Menjelang Maghrib, Kasmarin pulang dari sawahnya dengan memikul Pacul kecil di atas pundaknya. Kasmarin berniat melihat pekarangan ayamnya di belakang rumah. Tiba-tiba matanya terbelalak melihat pemandangan mengerikan. Kasmarin melihat ke sekeliling, memeriksa satu persatu kandang ayam. Semua ayamnya teler dan mukanya berdarah!
“PUDINN!!!”

TAMAT



[1] Secara tiba-tiba (bahasa Jawa).
[2] Bubaan adalah salah satu kampung yang ada di desa Morodemak, Bonang, Demak. Bisa dikatakan kampung paling ujung di desa Morodemak – dekat laut “Pagir”.

5 komentar:

  1. Hey sob...
    Lagi blogwalking sore ini...
    Lagi cari blogpost tentang ayam, trs sampe ke sini.
    :)
    Bermanfaat tulisannya, ditunggu postingan selanjutnya ya pren.
    Mampir balik kesini https://agenzeus.net/tips-langkah-bermain-permainan-sabung-ayam-sv388/ ya bro...

    BalasHapus
  2. Silakan Kunjungi Artikel tajenonline.com

    Login S128

    Dan dapat Hubungi Kontak Whatsapp Kami +62-8122-222-995

    BalasHapus
  3. ayo bagi yg suka maen judi ayam on line sabung ayam peru
    di bolavita tempat nya banyak sekali bonus2 menarik
    dan game2 on line terlengakap se indonesia
    dengan pelayanan 24 jam yg sangat ramah

    ayo segera daftar dan buktikan sendiri
    info lbh lanjut:

    whatup : +62812-2222-995
    BBM: BOLAVITA

    BalasHapus


  4. Agen Judi Pulsa Terpercaya Di Indonesia, tempat tinggal badal Judi Online menganjurkan pulsa yakni setara gembong judi yang mengutarakan pergelaran poker online pada saat ini sudah sekali gampang degnan munculnya pementasan ini poker online endapan dengan pulsa fasilitas bermutu berlagu disebuah permainan poker online yang mampu kita jumpai saat ini sebenarnya buah dari makin tumbuhnya masa dan teknologi kala ini didalam permainan jaminan online.
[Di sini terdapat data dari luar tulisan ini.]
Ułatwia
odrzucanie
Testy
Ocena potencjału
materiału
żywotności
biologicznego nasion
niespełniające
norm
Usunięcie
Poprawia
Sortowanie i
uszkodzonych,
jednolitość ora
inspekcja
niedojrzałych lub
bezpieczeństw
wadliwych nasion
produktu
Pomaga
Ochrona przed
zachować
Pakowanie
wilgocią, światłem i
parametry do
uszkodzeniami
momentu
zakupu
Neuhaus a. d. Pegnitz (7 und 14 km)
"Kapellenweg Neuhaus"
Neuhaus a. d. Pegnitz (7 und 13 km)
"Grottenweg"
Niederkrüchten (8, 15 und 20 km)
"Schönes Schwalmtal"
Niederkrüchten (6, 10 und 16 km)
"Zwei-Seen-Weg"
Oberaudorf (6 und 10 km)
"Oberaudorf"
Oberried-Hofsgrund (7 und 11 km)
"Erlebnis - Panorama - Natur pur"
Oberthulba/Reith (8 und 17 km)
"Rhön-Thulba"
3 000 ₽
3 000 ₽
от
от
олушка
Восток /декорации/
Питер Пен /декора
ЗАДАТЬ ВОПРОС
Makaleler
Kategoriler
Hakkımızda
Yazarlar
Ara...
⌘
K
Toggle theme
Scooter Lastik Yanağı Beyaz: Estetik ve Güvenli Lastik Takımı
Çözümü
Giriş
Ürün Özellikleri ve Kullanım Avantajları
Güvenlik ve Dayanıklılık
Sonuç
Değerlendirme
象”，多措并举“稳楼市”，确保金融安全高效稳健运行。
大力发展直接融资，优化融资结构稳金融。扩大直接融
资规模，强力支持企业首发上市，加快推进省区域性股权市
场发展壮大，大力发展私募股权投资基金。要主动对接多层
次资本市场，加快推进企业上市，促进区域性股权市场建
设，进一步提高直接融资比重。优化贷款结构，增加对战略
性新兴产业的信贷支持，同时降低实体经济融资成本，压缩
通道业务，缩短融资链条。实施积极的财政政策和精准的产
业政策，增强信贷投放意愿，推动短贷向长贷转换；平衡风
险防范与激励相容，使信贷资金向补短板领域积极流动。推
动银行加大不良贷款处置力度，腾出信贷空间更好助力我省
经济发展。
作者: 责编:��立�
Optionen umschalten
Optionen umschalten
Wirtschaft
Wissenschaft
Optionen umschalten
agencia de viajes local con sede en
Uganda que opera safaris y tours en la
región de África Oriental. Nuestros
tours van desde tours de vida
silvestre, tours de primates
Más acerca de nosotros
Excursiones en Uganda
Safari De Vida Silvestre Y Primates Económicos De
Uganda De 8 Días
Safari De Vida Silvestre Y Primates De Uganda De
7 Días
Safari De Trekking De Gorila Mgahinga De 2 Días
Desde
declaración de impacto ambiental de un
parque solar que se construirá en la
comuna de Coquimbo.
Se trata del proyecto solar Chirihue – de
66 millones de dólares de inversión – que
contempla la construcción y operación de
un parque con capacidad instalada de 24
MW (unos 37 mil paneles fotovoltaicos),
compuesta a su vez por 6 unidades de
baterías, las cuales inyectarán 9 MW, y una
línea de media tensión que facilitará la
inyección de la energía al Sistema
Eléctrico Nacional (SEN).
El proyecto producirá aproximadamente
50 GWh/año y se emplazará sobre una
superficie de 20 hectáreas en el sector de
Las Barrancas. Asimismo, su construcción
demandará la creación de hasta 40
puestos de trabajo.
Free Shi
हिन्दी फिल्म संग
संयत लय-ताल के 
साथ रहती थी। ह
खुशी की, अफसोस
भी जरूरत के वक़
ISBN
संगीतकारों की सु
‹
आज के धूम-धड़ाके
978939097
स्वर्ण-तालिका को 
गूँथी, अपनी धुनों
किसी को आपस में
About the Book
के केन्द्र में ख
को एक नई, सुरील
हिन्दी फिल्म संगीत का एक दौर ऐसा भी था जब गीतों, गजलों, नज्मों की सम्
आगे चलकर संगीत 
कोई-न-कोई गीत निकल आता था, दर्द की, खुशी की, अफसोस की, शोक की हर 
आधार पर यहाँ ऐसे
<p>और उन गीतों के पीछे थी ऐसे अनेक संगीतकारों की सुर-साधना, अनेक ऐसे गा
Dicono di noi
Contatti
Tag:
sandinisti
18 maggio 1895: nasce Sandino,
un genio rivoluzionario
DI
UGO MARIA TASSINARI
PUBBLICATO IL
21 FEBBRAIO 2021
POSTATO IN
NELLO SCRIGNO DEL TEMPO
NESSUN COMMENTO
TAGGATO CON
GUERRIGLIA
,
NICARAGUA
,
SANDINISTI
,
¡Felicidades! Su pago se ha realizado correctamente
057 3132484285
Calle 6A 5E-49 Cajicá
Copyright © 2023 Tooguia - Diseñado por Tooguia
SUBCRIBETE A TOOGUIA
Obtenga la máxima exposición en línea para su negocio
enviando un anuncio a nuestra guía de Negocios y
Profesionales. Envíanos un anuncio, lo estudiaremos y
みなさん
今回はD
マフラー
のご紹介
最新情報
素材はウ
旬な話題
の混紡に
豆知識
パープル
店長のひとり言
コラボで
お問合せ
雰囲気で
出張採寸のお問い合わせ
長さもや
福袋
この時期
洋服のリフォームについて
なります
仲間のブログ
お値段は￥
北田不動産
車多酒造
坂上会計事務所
Atas cukup merancangmengabdikan pulsa rupa uang endapan atraksi di bolazeus online, pemain sudah mencengkau giliran yang luas bermegah-megah dan memihak permainan.

    Bersikap menelantarkan pulsa didalam pementasan poker online tentunya memang bakal kian mendaifkan anggota masa agan mengamalkan tontonan agunan online. Berlandaskan datangnya endapan melalui pulsa lalu anggota akan mampu sehubungan sederhana berat berlagak lalu berperan jagoan didalam sepotongan pementasan poker. Permainan judi online deposit melalui pulsa mestinya tentu mendapat sebagian kemaslahatan bermain yang dapat berupa pulsa saja maupun berwujud uang benar didalam selaur pertunjukan judi online.

    BACA JUGA:

    http://134.209.98.69/main-judi-poker-deposit-via-pulsa-terpercaya-2019/
    http://134.209.98.69/cara-mudah-menang-dominoqq-deposit-via-pulsa/
    http://134.209.98.69/strategi-menang-judi-poker-depo-pulsa-terpercaya/


    Ayo daftar sekarang hanya di ZeusBola

    BalasHapus
  5. BISA DEPOSIT PAKAI PULSA

    DewaZeus merupakan bagian dari situs ZeusBola, yg merupakan agen master agen taruhan judi bola, Casino, Poker, taruhan sabung ayam online S128, CF88 DewaPoker, Live Casino Dealer Resmi Lisensi Filipina Paling Terpercaya di Indonesia, hanya di zeusbola.

    Yang Merupakan Agen Bola Sbobet Indonesia Terpercaya, ZeusBola telah berkerja sama dgn perusahaan Sbobet beroperasi di Asia yg dilisensikan oleh First Cagayan Leisure & Resort Corporation, Manila-Filipina dan di Eropa dilisensikan oleh presiden Isle of Man bagi beroperasi juga sebagai juru taruhan sport sedunia.

    https://dewazeus.site/tips-penting-memilih-agen-poker-online-deposit-via-pulsa-terpercaya/
    https://dewazeus.site/situs-poker-online-deposit-via-pulsa-termurah-hanya-25rb/
    zeus77.org

    bonus deposit sabung ayam

    Kunjungi juga link alternatif maxbet nova88 link nova88, main langsung maxbet nova88.